[Instruções da tarefa]
Reproduza fielmente o trecho do excerto do documento que vai desde "O colapso capitalista" até "processo de colapso.", inclusive.

[Excerto do documento]
****************

O colapso capitalista
Trabalhadores e oprimidos pagam milhares de milhões para salvar a Wall Street
Com o salvamento governamental de US$85 mil milhões da AIG, a gigante
dos seguros, a Reserva Federal e o Departamento do Tesouro fizeram outra
tentativa desesperada para sustentar uma estrutura financeira global em
processo de colapso.
Esta última tentativa de resgatar uma enorme firma financeira vem a
seguir ao salvamento de US$200 mil milhões dos dois maiores bancos
hipotecários do mundo, a Fannie Mae e o Freddie Mac, há apenas 10
dias.
Acordos secretos enviam a conta para os trabalhadores
O presidente do Federal Reserve Bank of New York, Timothy Geithner e o
secretário do Tesouro Henry Paulson têm estado assoberbados em
reuniões ininterruptas, carpinteirando acordos. Isto tem sido efectuado
em segredo, por trás das costas dos trabalhadores e das camadas
médias, as quais será remetida a conta. Eles têm estado a
desenvolver estes acordos com os mesmos tubarões dos empréstimos
da alta finança cujas orgias de especulação, jogo e fraude
na busca do lucro levaram à crise.

****************

[Dados registados]
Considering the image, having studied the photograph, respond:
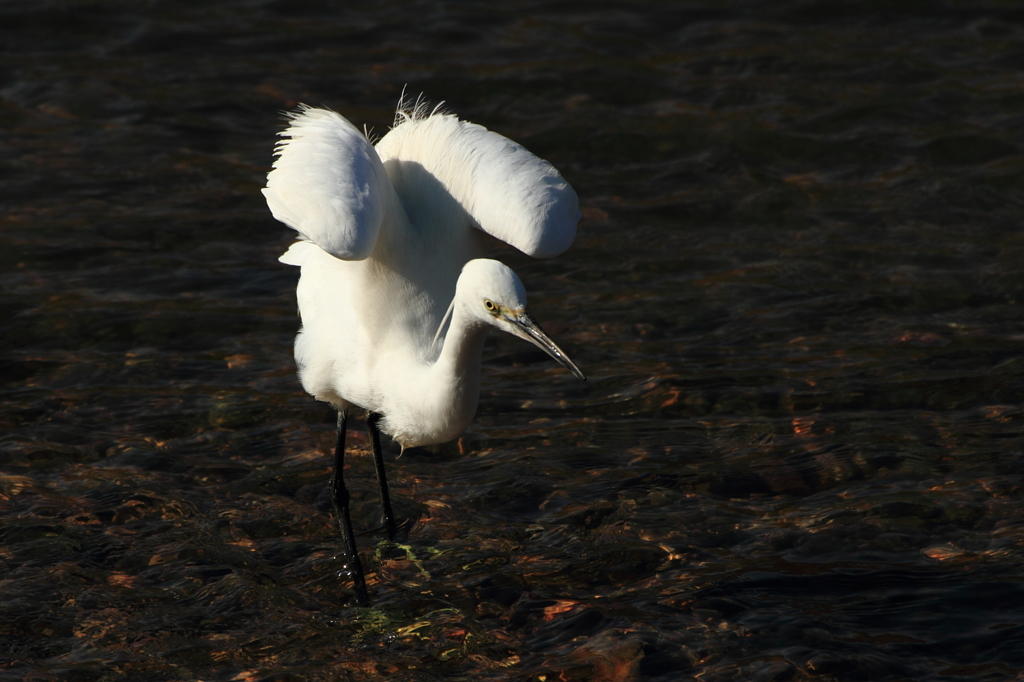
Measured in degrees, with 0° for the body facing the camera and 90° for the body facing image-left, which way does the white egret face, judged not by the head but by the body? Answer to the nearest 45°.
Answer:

****************

[Resolução da tarefa]
O colapso capitalista
Trabalhadores e oprimidos pagam milhares de milhões para salvar a Wall Street
Com o salvamento governamental de US$85 mil milhões da AIG, a gigante
dos seguros, a Reserva Federal e o Departamento do Tesouro fizeram outra
tentativa desesperada para sustentar uma estrutura financeira global em
processo de colapso.